[BEGIN Excerpted data]

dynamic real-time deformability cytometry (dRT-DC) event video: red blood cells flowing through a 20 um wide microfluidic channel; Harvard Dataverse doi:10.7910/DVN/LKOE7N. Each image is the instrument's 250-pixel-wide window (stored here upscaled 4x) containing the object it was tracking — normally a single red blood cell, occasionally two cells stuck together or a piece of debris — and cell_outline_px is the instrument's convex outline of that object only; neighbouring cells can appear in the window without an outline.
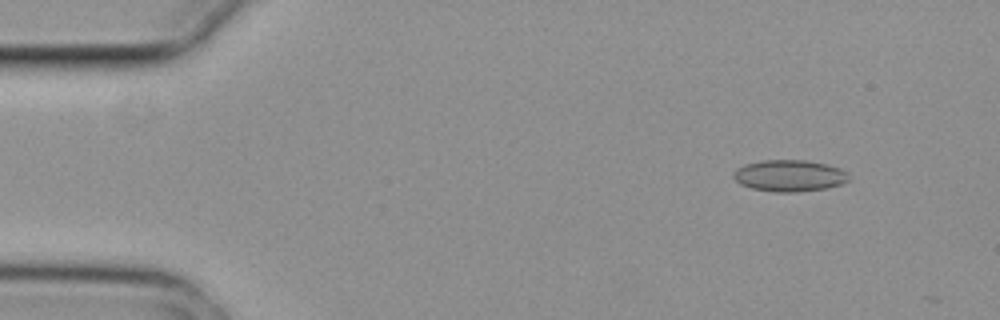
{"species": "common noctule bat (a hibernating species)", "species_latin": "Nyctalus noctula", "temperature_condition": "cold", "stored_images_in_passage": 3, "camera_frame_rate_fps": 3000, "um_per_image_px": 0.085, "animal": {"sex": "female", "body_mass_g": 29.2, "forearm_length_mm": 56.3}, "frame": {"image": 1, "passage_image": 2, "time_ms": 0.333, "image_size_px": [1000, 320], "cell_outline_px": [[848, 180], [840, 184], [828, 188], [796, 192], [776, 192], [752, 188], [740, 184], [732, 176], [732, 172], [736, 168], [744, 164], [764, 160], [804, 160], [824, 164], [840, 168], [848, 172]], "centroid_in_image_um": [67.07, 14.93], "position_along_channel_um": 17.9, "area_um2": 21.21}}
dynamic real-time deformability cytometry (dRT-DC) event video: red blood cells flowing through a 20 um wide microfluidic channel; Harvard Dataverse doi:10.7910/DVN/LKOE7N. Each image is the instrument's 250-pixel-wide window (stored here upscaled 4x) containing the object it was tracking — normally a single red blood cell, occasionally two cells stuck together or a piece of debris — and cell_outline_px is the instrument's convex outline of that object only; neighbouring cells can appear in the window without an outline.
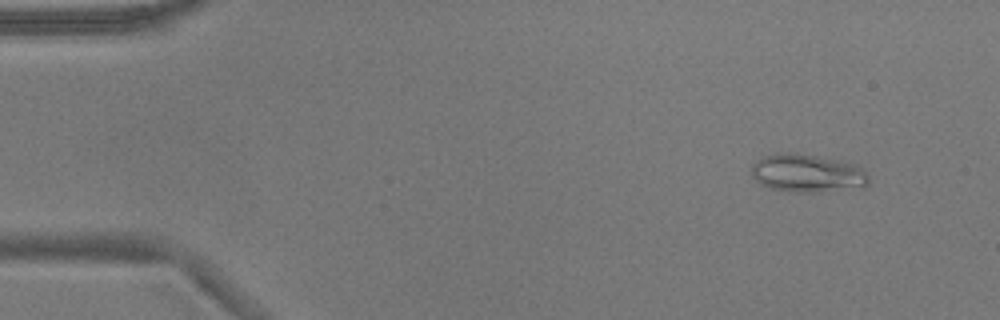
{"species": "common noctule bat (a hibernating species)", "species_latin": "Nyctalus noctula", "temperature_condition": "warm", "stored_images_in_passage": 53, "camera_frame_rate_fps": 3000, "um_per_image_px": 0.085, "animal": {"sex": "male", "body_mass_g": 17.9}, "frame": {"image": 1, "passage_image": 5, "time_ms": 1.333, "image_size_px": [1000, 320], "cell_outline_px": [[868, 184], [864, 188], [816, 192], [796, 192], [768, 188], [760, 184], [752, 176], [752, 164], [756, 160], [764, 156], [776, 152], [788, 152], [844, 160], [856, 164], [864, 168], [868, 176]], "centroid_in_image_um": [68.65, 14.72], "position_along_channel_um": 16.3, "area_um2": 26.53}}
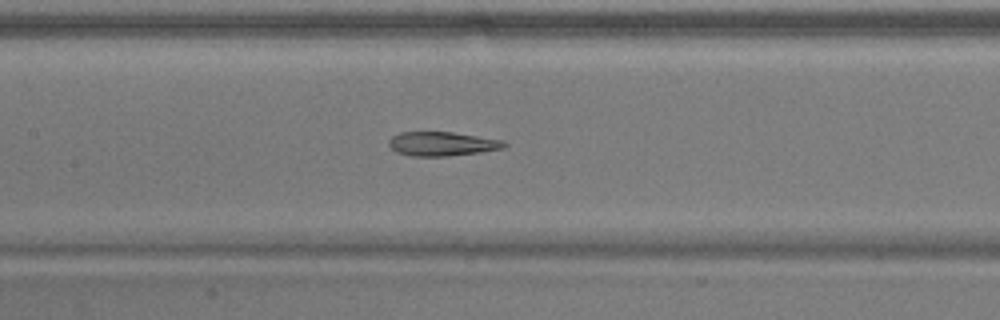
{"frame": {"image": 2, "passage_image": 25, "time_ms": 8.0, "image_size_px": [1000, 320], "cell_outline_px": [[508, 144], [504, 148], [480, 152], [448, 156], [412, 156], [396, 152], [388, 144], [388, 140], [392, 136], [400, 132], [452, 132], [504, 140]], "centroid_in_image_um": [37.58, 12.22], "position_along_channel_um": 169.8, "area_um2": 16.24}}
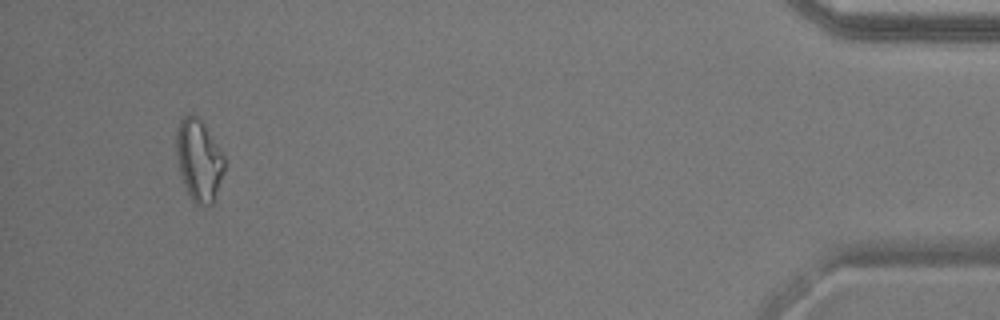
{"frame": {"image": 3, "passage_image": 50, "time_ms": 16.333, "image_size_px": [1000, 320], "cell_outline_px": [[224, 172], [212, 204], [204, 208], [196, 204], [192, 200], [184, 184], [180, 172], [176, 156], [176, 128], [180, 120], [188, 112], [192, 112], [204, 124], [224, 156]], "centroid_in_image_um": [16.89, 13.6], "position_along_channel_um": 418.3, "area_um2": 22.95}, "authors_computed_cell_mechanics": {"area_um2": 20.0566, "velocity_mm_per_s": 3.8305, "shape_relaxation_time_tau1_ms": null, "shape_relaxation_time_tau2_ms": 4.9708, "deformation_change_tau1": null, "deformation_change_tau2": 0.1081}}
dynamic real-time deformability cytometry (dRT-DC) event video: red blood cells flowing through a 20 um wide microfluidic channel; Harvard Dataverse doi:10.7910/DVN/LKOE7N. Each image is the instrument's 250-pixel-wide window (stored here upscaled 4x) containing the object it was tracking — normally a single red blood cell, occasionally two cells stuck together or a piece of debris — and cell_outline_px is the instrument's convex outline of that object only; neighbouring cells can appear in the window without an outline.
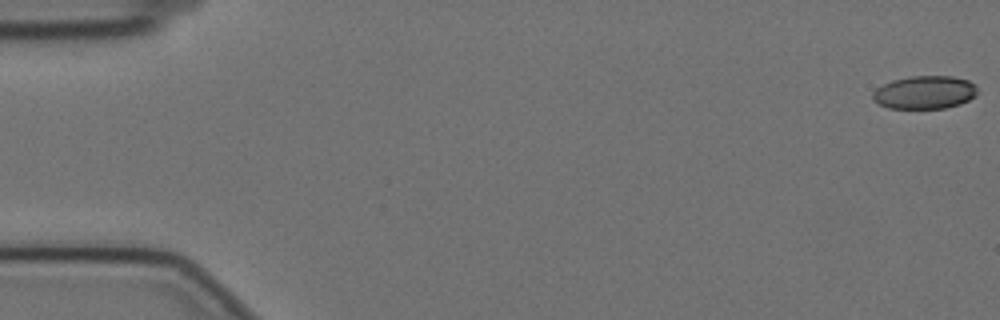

[END Excerpted data]

Problem details:
Repeat the material above word for word, please, apart from its images.

Finished task:
dynamic real-time deformability cytometry (dRT-DC) event video: red blood cells flowing through a 20 um wide microfluidic channel; Harvard Dataverse doi:10.7910/DVN/LKOE7N. Each image is the instrument's 250-pixel-wide window (stored here upscaled 4x) containing the object it was tracking — normally a single red blood cell, occasionally two cells stuck together or a piece of debris — and cell_outline_px is the instrument's convex outline of that object only; neighbouring cells can appear in the window without an outline.
{"species": "common noctule bat (a hibernating species)", "species_latin": "Nyctalus noctula", "temperature_condition": "cold", "stored_images_in_passage": 3, "camera_frame_rate_fps": 3000, "um_per_image_px": 0.085, "animal": {"sex": "female", "body_mass_g": 29.2, "forearm_length_mm": 56.3}, "frame": {"image": 1, "passage_image": 2, "time_ms": 0.333, "image_size_px": [1000, 320], "cell_outline_px": [[848, 180], [840, 184], [828, 188], [796, 192], [776, 192], [752, 188], [740, 184], [732, 176], [732, 172], [736, 168], [744, 164], [764, 160], [804, 160], [824, 164], [840, 168], [848, 172]], "centroid_in_image_um": [67.07, 14.93], "position_along_channel_um": 17.9, "area_um2": 21.21}}
dynamic real-time deformability cytometry (dRT-DC) event video: red blood cells flowing through a 20 um wide microfluidic channel; Harvard Dataverse doi:10.7910/DVN/LKOE7N. Each image is the instrument's 250-pixel-wide window (stored here upscaled 4x) containing the object it was tracking — normally a single red blood cell, occasionally two cells stuck together or a piece of debris — and cell_outline_px is the instrument's convex outline of that object only; neighbouring cells can appear in the window without an outline.
{"species": "common noctule bat (a hibernating species)", "species_latin": "Nyctalus noctula", "temperature_condition": "warm", "stored_images_in_passage": 53, "camera_frame_rate_fps": 3000, "um_per_image_px": 0.085, "animal": {"sex": "male", "body_mass_g": 17.9}, "frame": {"image": 1, "passage_image": 5, "time_ms": 1.333, "image_size_px": [1000, 320], "cell_outline_px": [[868, 184], [864, 188], [816, 192], [796, 192], [768, 188], [760, 184], [752, 176], [752, 164], [756, 160], [764, 156], [776, 152], [788, 152], [844, 160], [856, 164], [864, 168], [868, 176]], "centroid_in_image_um": [68.65, 14.72], "position_along_channel_um": 16.3, "area_um2": 26.53}}
{"frame": {"image": 2, "passage_image": 25, "time_ms": 8.0, "image_size_px": [1000, 320], "cell_outline_px": [[508, 144], [504, 148], [480, 152], [448, 156], [412, 156], [396, 152], [388, 144], [388, 140], [392, 136], [400, 132], [452, 132], [504, 140]], "centroid_in_image_um": [37.58, 12.22], "position_along_channel_um": 169.8, "area_um2": 16.24}}
{"frame": {"image": 3, "passage_image": 50, "time_ms": 16.333, "image_size_px": [1000, 320], "cell_outline_px": [[224, 172], [212, 204], [204, 208], [196, 204], [192, 200], [184, 184], [180, 172], [176, 156], [176, 128], [180, 120], [188, 112], [192, 112], [204, 124], [224, 156]], "centroid_in_image_um": [16.89, 13.6], "position_along_channel_um": 418.3, "area_um2": 22.95}, "authors_computed_cell_mechanics": {"area_um2": 20.0566, "velocity_mm_per_s": 3.8305, "shape_relaxation_time_tau1_ms": null, "shape_relaxation_time_tau2_ms": 4.9708, "deformation_change_tau1": null, "deformation_change_tau2": 0.1081}}
dynamic real-time deformability cytometry (dRT-DC) event video: red blood cells flowing through a 20 um wide microfluidic channel; Harvard Dataverse doi:10.7910/DVN/LKOE7N. Each image is the instrument's 250-pixel-wide window (stored here upscaled 4x) containing the object it was tracking — normally a single red blood cell, occasionally two cells stuck together or a piece of debris — and cell_outline_px is the instrument's convex outline of that object only; neighbouring cells can appear in the window without an outline.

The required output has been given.